The dataset is further provided on [Zenodo](https://zenodo.org/records/11174163), and construction is detailed in our [GitHub](https://github.com/ieeta-pt/Multi-Head-CRF/) repository.

In order to use this dataset, the [documents](https://huggingface.co/datasets/IEETA/SPACCC-documents) are also provided.

#### Origin
The constituent datasets include:
- **[SympTEMIST](https://zenodo.org/records/10635215)**: Designed for symptom, signs, and findings annotations, contributing 12,193 annotations.
- **[MedProcNER](https://zenodo.org/records/8224056)**: Focused on medical procedure identification with 14,683 instances.
- **[DisTEMIST](https://zenodo.org/records/7614764)**: Targeting disease identification, containing 10,663 annotations.
- **[PharmaCoNER](https://zenodo.org/records/4270158)**: Primarily for identifying chemicals and proteins, with 7,624 entities.

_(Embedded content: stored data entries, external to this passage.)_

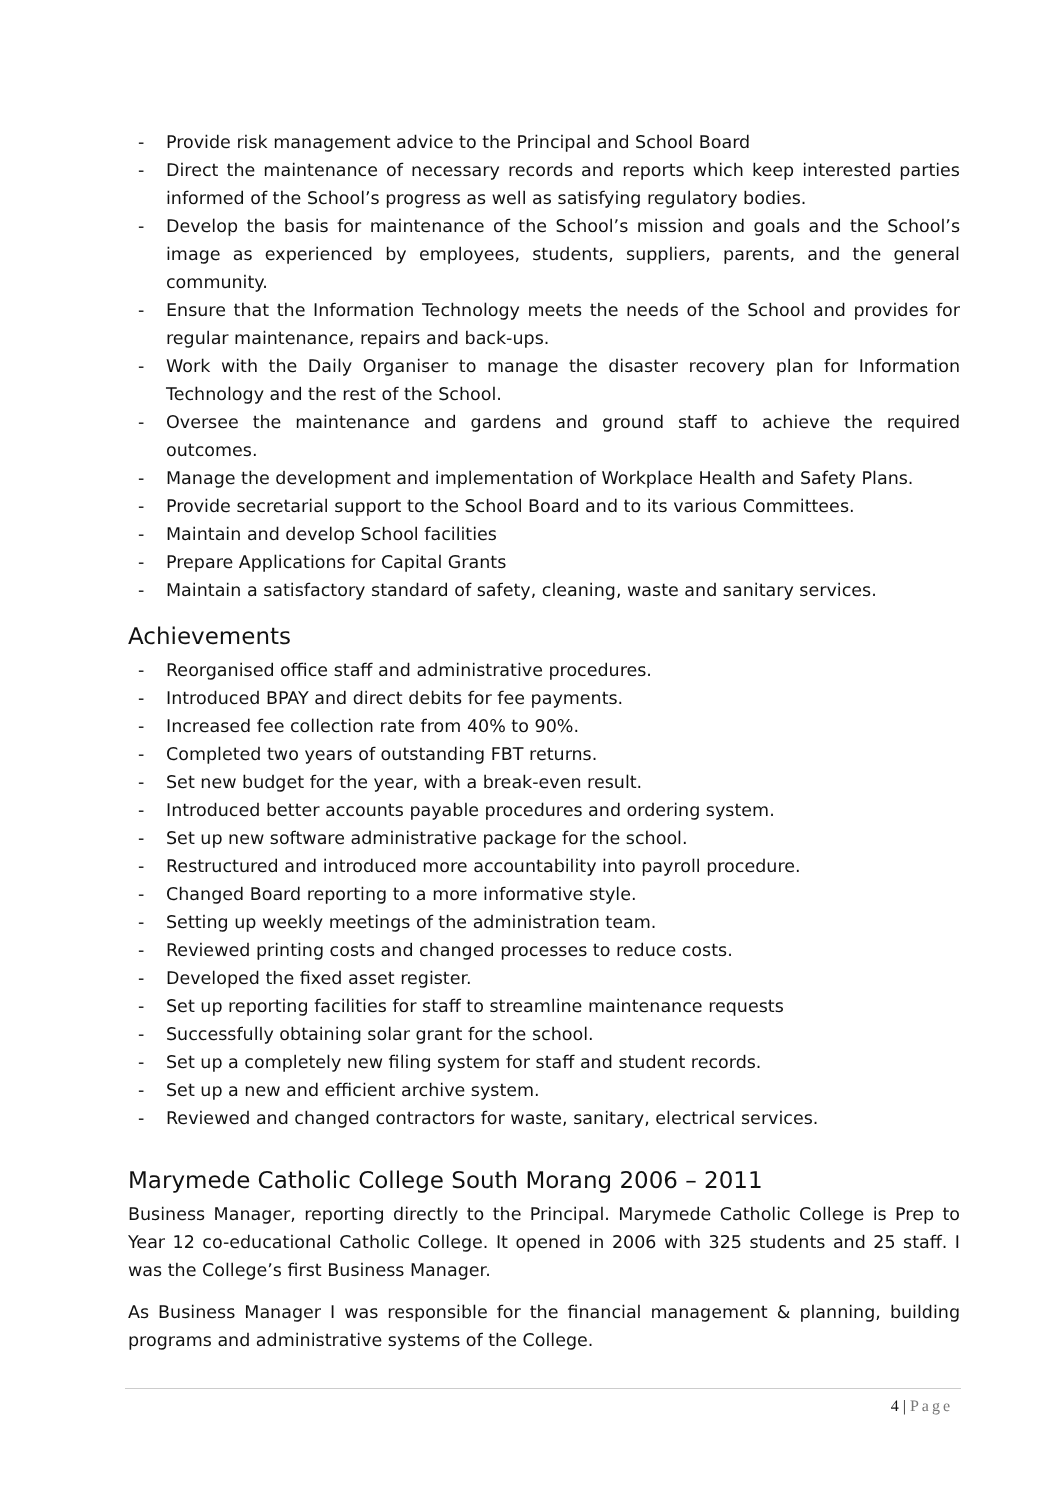- Provide risk management advice to the Principal and School Board
- Direct the maintenance of necessary records and reports which keep interested parties informed of the School’s progress as well as satisfying regulatory bodies.
- Develop the basis for maintenance of the School’s mission and goals and the School’s image as experienced by employees, students, suppliers, parents, and the general community.
- Ensure that the Information Technology meets the needs of the School and provides for regular maintenance, repairs and back-ups.
- Work with the Daily Organiser to manage the disaster recovery plan for Information Technology and the rest of the School.
- Oversee the maintenance and gardens and ground staff to achieve the required outcomes.
- Manage the development and implementation of Workplace Health and Safety Plans.
- Provide secretarial support to the School Board and to its various Committees.
- Maintain and develop School facilities
- Prepare Applications for Capital Grants
- Maintain a satisfactory standard of safety, cleaning, waste and sanitary services.
Achievements
- Reorganised office staff and administrative procedures.
- Introduced BPAY and direct debits for fee payments.
- Increased fee collection rate from 40% to 90%.
- Completed two years of outstanding FBT returns.
- Set new budget for the year, with a break-even result.
- Introduced better accounts payable procedures and ordering system.
- Set up new software administrative package for the school.
- Restructured and introduced more accountability into payroll procedure.
- Changed Board reporting to a more informative style.
- Setting up weekly meetings of the administration team.
- Reviewed printing costs and changed processes to reduce costs.
- Developed the fixed asset register.
- Set up reporting facilities for staff to streamline maintenance requests
- Successfully obtaining solar grant for the school.
- Set up a completely new filing system for staff and student records.
- Set up a new and efficient archive system.
- Reviewed and changed contractors for waste, sanitary, electrical services.
Marymede Catholic College South Morang 2006 – 2011
Business Manager, reporting directly to the Principal. Marymede Catholic College is Prep to Year 12 co-educational Catholic College. It opened in 2006 with 325 students and 25 staff. I was the College’s first Business Manager.
As Business Manager I was responsible for the financial management & planning, building programs and administrative systems of the College.
4 | Page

#### Annotations and Classes
The annotations are normalized to SNOMED CT, ensuring consistency across datasets. Classes include symptoms, procedures, diseases, proteins, and chemicals. Intra-class overlapping entities are addressed, ensuring model training on the longest span.

#### Statistics
The dataset is split into training and test sets, with consistent splits across corpora. For detailed statistics, refer to Table 1 and Table 2 below.

#### Use Case
The dataset serves as a resource for training and evaluating models for medical entity recognition and normalization tasks in Spanish clinical text.

#### References

1. Miranda-Escalada, A., Gascó, L., Lima-López, S., Farré-Maduell, E., Estrada, D., Nentidis, A., Krithara, A., Katsimpras, G., Paliouras, G., & Krallinger, M. (2022). Overview of DisTEMIST at BioASQ: Automatic detection and normalization of diseases from clinical texts: results, methods, evaluation and multilingual resources. Working Notes of Conference and Labs of the Evaluation (CLEF) Forum. CEUR Workshop Proceedings
2. Lima-López S, Farré-Maduell E, Gascó L, Nentidis A, Krithara A, Katsimpras G, Paliouras G, Krallinger M. Overview of MedProcNER task on medical procedure detection and entity linking at BioASQ 2023. Working Notes of CLEF. 2023.
3. Lima-López, S., Farré-Maduell, E., Gasco-Sánchez, L., Rodríguez-Miret, J. and Krallinger, M. (2023). Overview of SympTEMIST at BioCreative VIII: corpus, guidelines and evaluation of systems for the detection and normalization of symptoms, signs and findings from text. In: Proceedings of the BioCreative VIII Challenge and Workshop: Curation and Evaluation in the era of Generative Models.
4. A. G. Agirre, M. Marimon, A. Intxaurrondo, O. Rabal, M. Villegas, M. Krallinger, Pharmaconer: Pharmacological substances, compounds and proteins named entity recognition track, in: Proceedings of The 5th Workshop on BioNLP Open Shared Tasks, 2019, pp. 1–10.
5. Ander Intxaurrondo, & Krallinger, M. (2018). SPACCC (2019-02-01) [Data set]. Zenodo. https://doi.org/10.5281/zenodo.2560316
 
---

Table 1: Datasets statistics with the number of entity mentions.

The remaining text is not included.